# duct tape duct tape



## survivorsackcom101 (Jul 5, 2012)

Hey folks I'm new to the forum so if this info has been covered maybe there something that was missed.Who doesnt love duct tape ? Im a industrial/contractor adhesive tape distributor with a few facts to share.There are 50 plus types of duct tape ranging from super cheap 6 mil to U.S military,nascar 13 mil ( mil ; the thickness of the product resulting from the *amount of woven thread that is then laminated ) also the amount and type resins ( glue ) that are best applicable for specific jobs from general purpose,hvac,nuclear plants etc. Heres my inside recomendation ,spend extra for contractor grade these will be 9-11+ mil it often wont say the mil on the package but it will be the thicker/larger roll ie; if two rolls say 60 yards the bigger roll is a higher mil. this will be stronger and if they delaminate the higher mil will stay stronger, buy made in USA only we make the best ! . I also suggest*rubber splicing tape it's perfect for electrical ,hose/pipe repair (overlap with duct and a couple of zip ties and youve rebuilt a hose),I use strips on my gun grip-reduces recoil, *Gaffers tape 10 mil ,cloth finish,wont delaminate ,residue clean removal.Thats it for now ! happy to be here


----------



## Tweto (Nov 26, 2011)

I have been stock piling duct, and electrical tape, tie wraps, velcro, several different gauges and colors of wires including 12/2 with ground and 10/2 with ground, welding rod, welding supplies, tools, car parts, tire patches and tire repair supplies, wood, metal, machine shop consumables, pvc pipe, anti freeze, engine oil, hydraulic brake oil, and all of the other obvious consumables. 
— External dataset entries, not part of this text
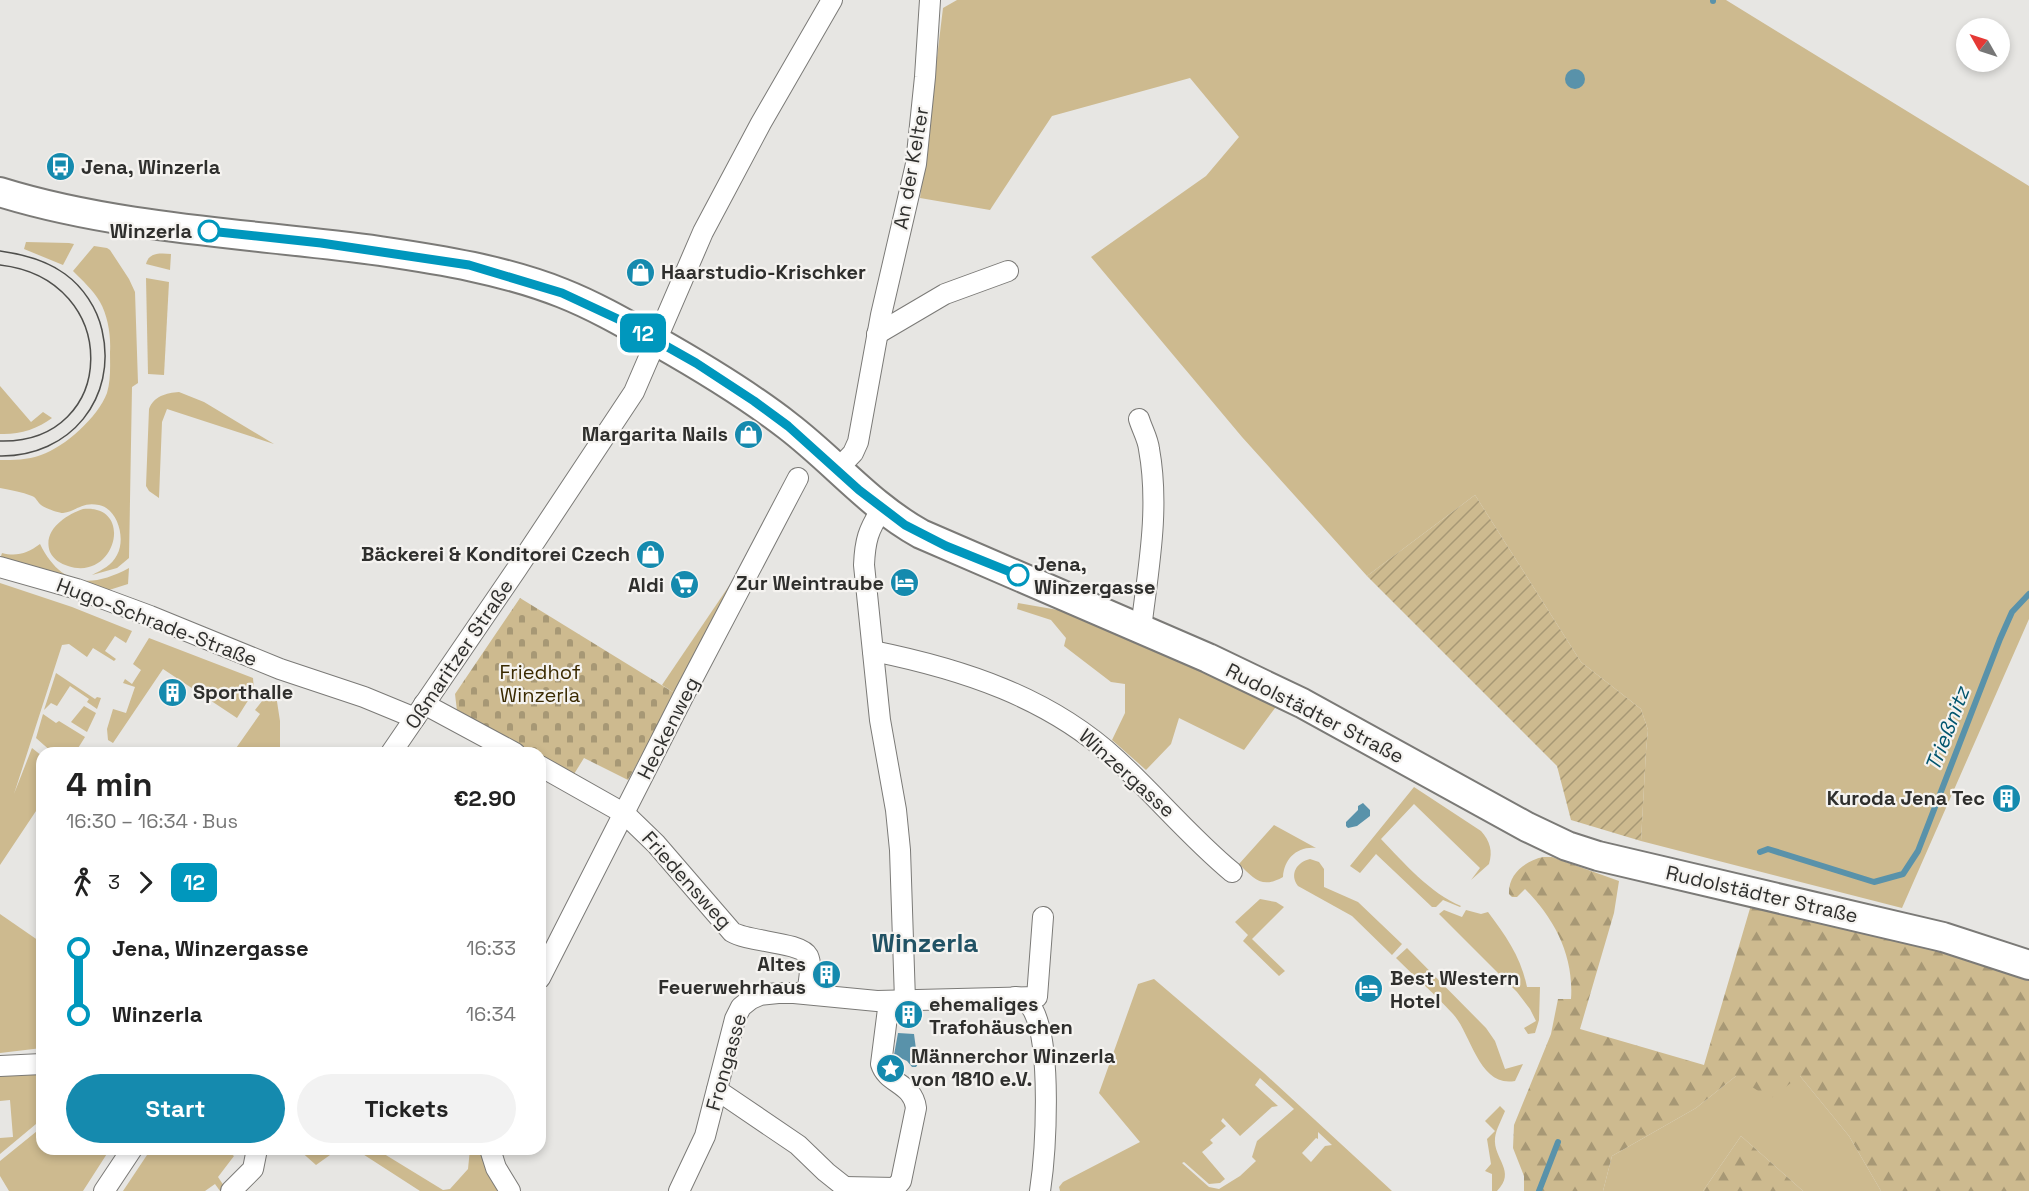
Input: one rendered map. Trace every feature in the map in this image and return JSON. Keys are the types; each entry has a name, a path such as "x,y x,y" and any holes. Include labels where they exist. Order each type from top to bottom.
{"street":[{"name":"Oßmaritzer Straße","path":"395,747 634,392 703,232 760,123 832,0"},
{"name":"An der Kelter","path":"837,470 852,453 858,442 877,334 916,164 926,77 930,0"},
{"name":"Rudolstädter Straße","path":"0,192 39,203 108,217 321,243 479,267 562,293 620,320 696,363 754,401 797,433 882,509 905,525 930,538 1208,658 1302,703 1480,802 1567,846 1623,863 1818,906 1942,937 2029,965"},
{"path":"877,334 945,294 1008,271"},
{"path":"1139,419 1149,447 1154,488 1151,544 1141,629"},
{"name":"Heckenweg","path":"546,966 685,693 798,478"},
{"path":"717,1090 798,1145 847,1189 895,1188 901,1181 916,1108 910,1092 887,1074 881,1064 897,1000 900,850 896,810 880,720 866,589 865,541 882,509"},
{"name":"Hugo-Schrade-Straße","path":"0,567 87,593 280,669 363,697 419,711"},
{"name":"Winzergasse","path":"873,651 964,673 1025,697 1074,725 1117,760 1232,872"},
{"path":"419,711 501,747"},
{"name":"Friedensweg","path":"546,769 625,814 656,844 732,932 745,938 792,947 805,952 809,959 810,969 807,994"},
{"name":"Frongasse","path":"680,1191 705,1136 735,1019 741,1007 751,999 762,995 794,993 897,1000 1037,997 1043,917"},
{"path":"1015,997 1025,1000 1034,1011 1041,1042 1046,1131 1040,1191"},
{"path":"0,1066 36,1064"},
{"path":"104,1191 128,1155"},
{"path":"231,1191 253,1169 256,1155"},
{"path":"492,1155 496,1168 510,1191"}],"green space":[{"path":"957,0 1726,0 2029,186 2029,619 1902,908 1641,841 1648,730 1641,709 1581,662 1475,495 1367,576 1242,437 1091,257 1206,176 1239,137 1190,78 1052,116 990,210 920,198 943,8"},
{"path":"26,242 74,244 63,265 24,249"},
{"path":"94,246 110,250 135,292 138,383 132,387 129,558 117,568 92,575 110,564 120,548 120,533 111,512 93,504 61,513 43,506 32,496 0,488 0,460 36,457 60,445 80,430 96,412 107,393 110,378 110,346 107,320 97,298 73,271"},
{"path":"171,254 170,270 146,264 153,255"},
{"path":"146,278 169,282 164,375 148,374"},
{"path":"0,386 31,422 43,412 52,418 28,430 0,434"},
{"path":"179,392 204,402 274,444 167,409 162,422 159,498 146,486 149,409 161,396"},
{"path":"1475,495 1581,662 1641,709 1648,730 1641,841 1571,820 1557,766 1367,576"},
{"path":"83,509 99,511 109,518 114,529 113,542 108,554 98,563 85,568 68,566 58,561 51,555 48,544 52,530 57,524"},
{"path":"758,543 676,694 662,685"},
{"path":"40,544 48,558 67,576 89,581 115,575 129,568 128,584 106,591 0,559 2,553 13,555 22,553"},
{"path":"0,583 72,607 132,631 126,643 115,636 105,651 116,659 114,661 93,648 87,657 69,644 62,645 14,794 32,748 36,751 36,811 0,865"},
{"name":"Friedhof Winzerla","path":"520,598 676,694 628,780 584,758 574,774 546,759 546,747 523,747 457,711 455,694"},
{"path":"1018,603 1081,614 1278,704 1244,750 1179,718 1171,744 1146,770 1112,740 1125,713 1125,684 1111,682 1064,646 1066,638 1051,620 1017,609"},
{"path":"149,638 253,678 254,691 237,718 163,669 113,743 108,740 107,729 113,709 126,713 135,687 123,683 125,679 132,684 141,670 133,664"},
{"path":"56,673 95,699 101,698 97,709 87,702 89,699 70,686 57,706 51,703 44,710"},
{"path":"270,691 276,695 280,721 280,747 237,747 260,714 255,710"},
{"path":"84,706 96,713 87,732 71,722"},
{"path":"43,714 85,737 79,747 46,747 36,738"},
{"path":"1414,787 1481,831 1489,842 1491,855 1489,864 1471,880 1480,868 1414,804 1381,839 1428,886 1460,907 1443,900 1436,907 1432,907 1376,854 1360,873 1350,866"},
{"path":"1274,825 1316,848 1303,849 1293,855 1286,865 1283,877 1276,881 1259,881 1239,864"},
{"path":"1543,857 1552,857 1619,881 1614,913 1580,1029 1704,1065 1751,905 1918,943 2029,981 2029,1191 1881,1191 1849,1136 1800,1076 1770,1099 1736,1076 1696,1108 1612,1156 1603,1191 1524,1191 1524,1176 1513,1148 1514,1125 1551,1034 1558,999 1571,999 1566,953 1554,926 1525,889 1517,897 1509,894 1511,880 1519,870 1524,865"},
{"path":"1310,859 1319,862 1324,869 1324,887 1358,902 1402,944 1392,955 1352,916 1298,886 1294,873 1301,863"},
{"path":"1260,899 1276,902 1284,907 1252,939 1285,971 1279,976 1243,941 1248,935 1235,922"},
{"path":"1444,910 1462,917 1466,910 1481,914 1488,912 1495,921 1517,956 1527,987 1540,987 1539,1020 1535,1033 1528,1034 1524,1028 1536,1021 1530,1009 1517,992 1439,914"},
{"path":"0,914 36,939 36,1049 0,1053"},
{"path":"1407,948 1486,1028 1495,1041 1505,1069 1523,1064 1515,1081 1503,1081 1484,1068 1453,1014 1396,958"},
{"path":"1154,979 1264,1073 1392,1191 1060,1191 1059,1187 1063,1182 1140,1142 1099,1093 1138,984","holes":["1260,1078 1294,1109 1257,1141 1252,1157 1256,1161 1240,1176 1219,1189 1209,1187 1182,1163 1184,1162 1209,1184 1220,1183 1225,1179 1202,1152 1213,1143 1210,1140 1226,1126 1221,1121 1223,1118 1240,1136 1272,1107 1278,1106 1255,1085","1318,1132 1332,1145 1325,1146 1311,1162 1302,1153 1316,1138 1318,1139"]},
{"path":"36,1073 36,1124 0,1154 0,1138 13,1137 10,1100 0,1101 0,1076"},
{"path":"1736,1076 1800,1076 1849,1136 1881,1191 1803,1191 1741,1136 1703,1191 1603,1191 1612,1156 1696,1108"},
{"path":"1500,1106 1505,1111 1497,1131 1495,1145 1505,1177 1497,1191 1492,1191 1492,1174 1485,1171 1491,1164 1487,1139 1495,1131 1485,1121"},
{"path":"36,1132 36,1155 106,1155 83,1191 9,1191 0,1176 0,1161"},
{"path":"1741,1136 1803,1191 1703,1191"},
{"path":"147,1155 234,1156 218,1177 226,1189 220,1191 215,1184 205,1191 123,1191"},
{"path":"305,1155 330,1155 316,1165"},
{"path":"364,1155 386,1155 443,1190 450,1189 468,1169 469,1155 487,1155 502,1191 420,1191"}],"water":[{"path":"1571,69 1579,69 1585,75 1585,83 1579,89 1571,89 1565,83 1565,75"},
{"path":"1363,803 1370,810 1370,816 1357,826 1348,828 1346,822"},
{"path":"898,1033 914,1034 918,1064 916,1067 912,1067 907,1061 894,1055"}],"waterway":[{"name":"Trießnitz","path":"1760,852 1768,849 1874,882 1903,874 1918,851 2012,612 2029,594"},
{"name":"Trießnitz","path":"1539,1191 1558,1142"}],"tram line":[{"path":"0,251 42,261 72,279 97,314 102,330 105,355 103,379 95,400 83,419 67,435 48,446 25,454 0,456"},
{"path":"0,265 40,277 69,299 85,328 91,359 85,390 68,417 39,435 0,441"}],"bus line":[{"name":"12","path":"209,231 321,243 469,265 562,293 620,320 696,363 754,401 814,447 859,490 905,525 946,546 1018,575"}],"place":[{"name":"Jena, Winzerla","path":"60,167"},
{"name":"Winzerla","path":"209,231"},
{"name":"Haarstudio-Krischker","path":"640,272"},
{"name":"Margarita Nails","path":"749,434"},
{"name":"Bäckerei & Konditorei Czech","path":"651,554"},
{"name":"Jena, Winzergasse","path":"1018,575"},
{"name":"Zur Weintraube","path":"905,583"},
{"name":"Aldi","path":"685,585"},
{"name":"Sporthalle","path":"172,692"},
{"name":"Kuroda Jena Tec","path":"2006,798"},
{"name":"Altes Feuerwehrhaus","path":"827,975"},
{"name":"Best Western Hotel","path":"1369,989"},
{"name":"ehemaliges Trafohäuschen","path":"908,1015"},
{"name":"Männerchor Winzerla von 1810 e.V.","path":"890,1068"}],"district":[{"name":"Winzerla","path":"925,943"}]}
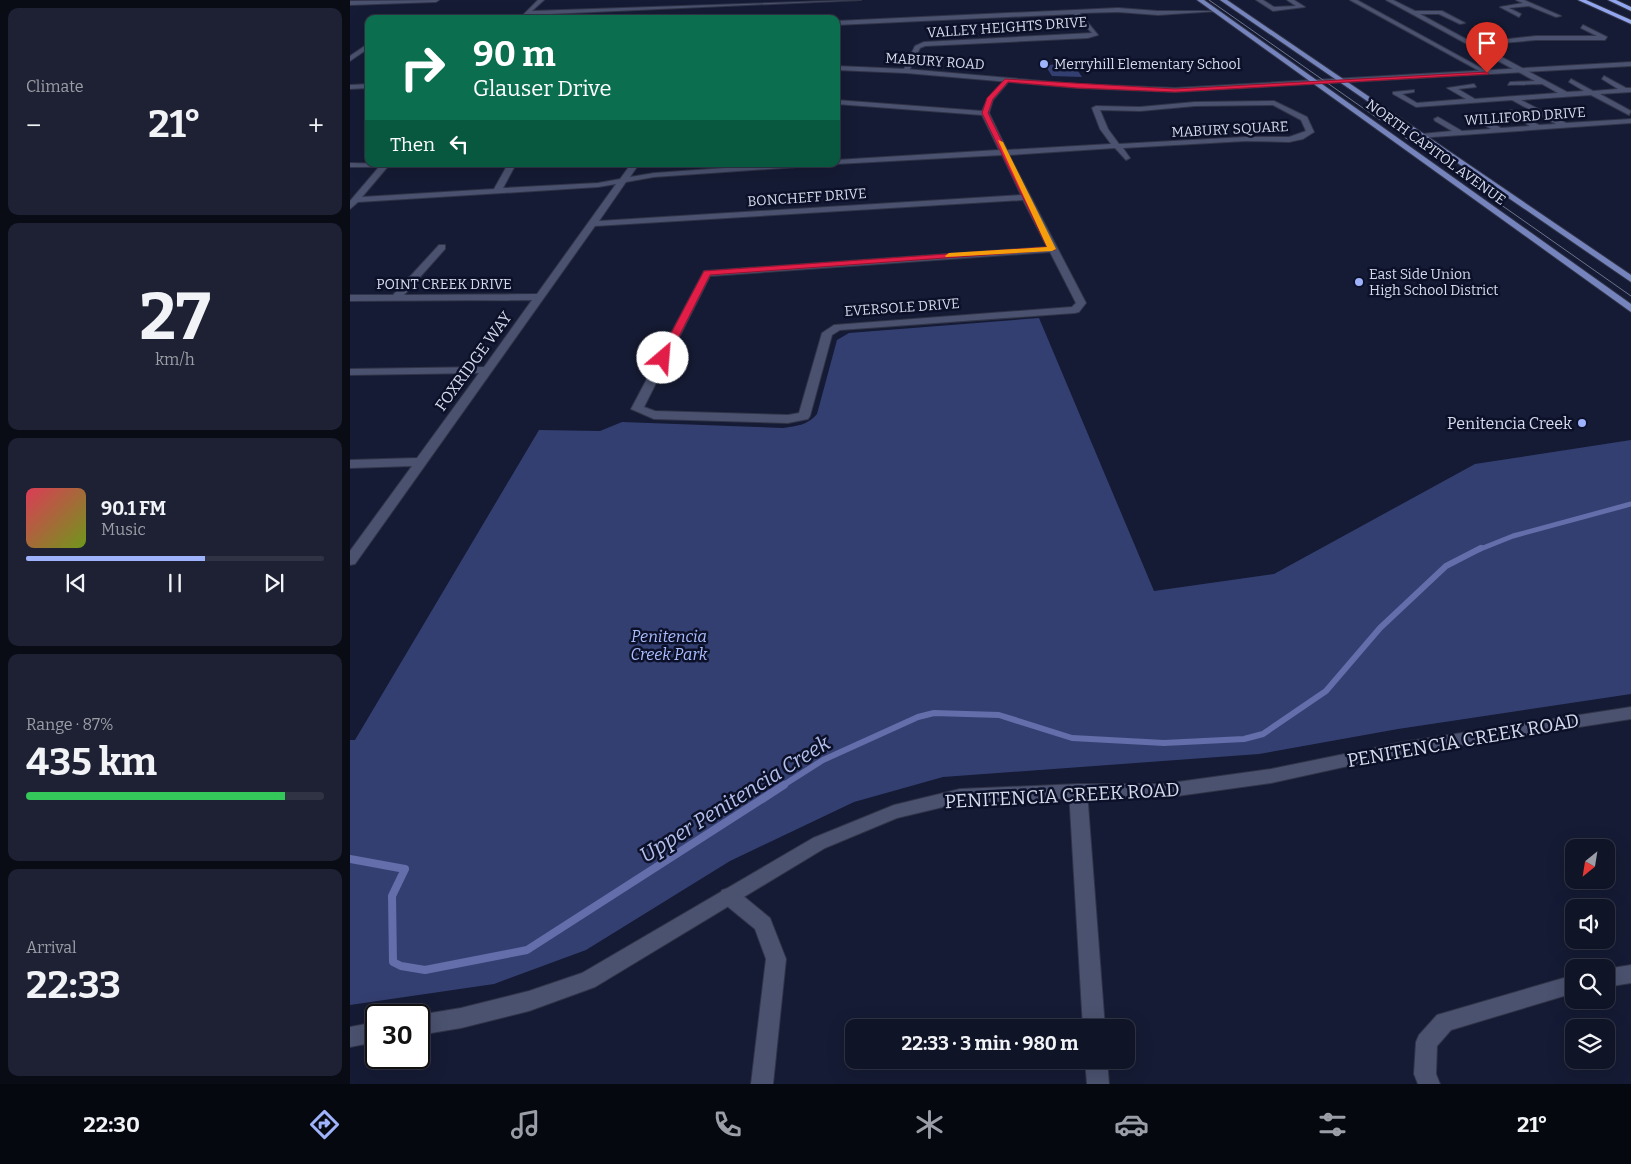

I think allot of preppers just think about food, fuel, and ammo.

BTW don't forget shoes and clothes.


----------



## Magus (Dec 1, 2008)

Gorilla tape>everything else on earth!


----------



## survivorsackcom101 (Jul 5, 2012)

*yes sir*



Magus said:


> Gorilla tape>everything else on earth!


Right you are ,but even gorrila will bubble off a hot hose repair but not if wrapped with the rubber splicing then gorilla and zip ties.Thanks for the reply


----------



## lucaspm98 (Apr 23, 2012)

I always keep a few rolls around the house; it's a temporary fix for almost anything ! Also, I have a roll in my BOB.


----------



## JayJay (Nov 23, 2010)

Tweto said:


> I have been stock piling duct, and electrical tape, tie wraps, velcro, several different gauges and colors of wires including 12/2 with ground and 10/2 with ground, welding rod, welding supplies, tools, car parts, tire patches and tire repair supplies, wood, metal, machine shop consumables, pvc pipe, anti freeze, engine oil, hydraulic brake oil, and all of the other obvious consumables.
> 
> I think allot of preppers just think about food, fuel, and ammo.
> 
> ...


----------



## cajunmeadows (Oct 21, 2011)

Who doesnt love duct tape. We use 2 kinds at work. The grey stuff (ok) the dark green almost black (wow) this stuff is great. Have seen it hit lightly with a torch boy does it grad and seal then. Great item to stock pile. Air tight container in cool place should last a while.


----------



## Anvilandhammer (Apr 12, 2012)

Duct tape is like "the Force". It has a light side, a dark side, and it holds the universe together.


----------



## ComputerGuy (Dec 10, 2010)

JayJay said:


> Tweto said:
> 
> 
> > I have been stock piling duct, and electrical tape, tie wraps, velcro, several different gauges and colors of wires including 12/2 with ground and 10/2 with ground, welding rod, welding supplies, tools, car parts, tire patches and tire repair supplies, wood, metal, machine shop consumables, pvc pipe, anti freeze, engine oil, hydraulic brake oil, and all of the other obvious consumables.
> ...


----------



## d_saum (Jan 17, 2012)

I have a ton of duct tape around the house... mostly because I always buy a new roll instead of just looking for what I already have. That... and you can never have too much so.. 

Anyone see the special episode of Mythbusters with the duct tape? That was awesome..


----------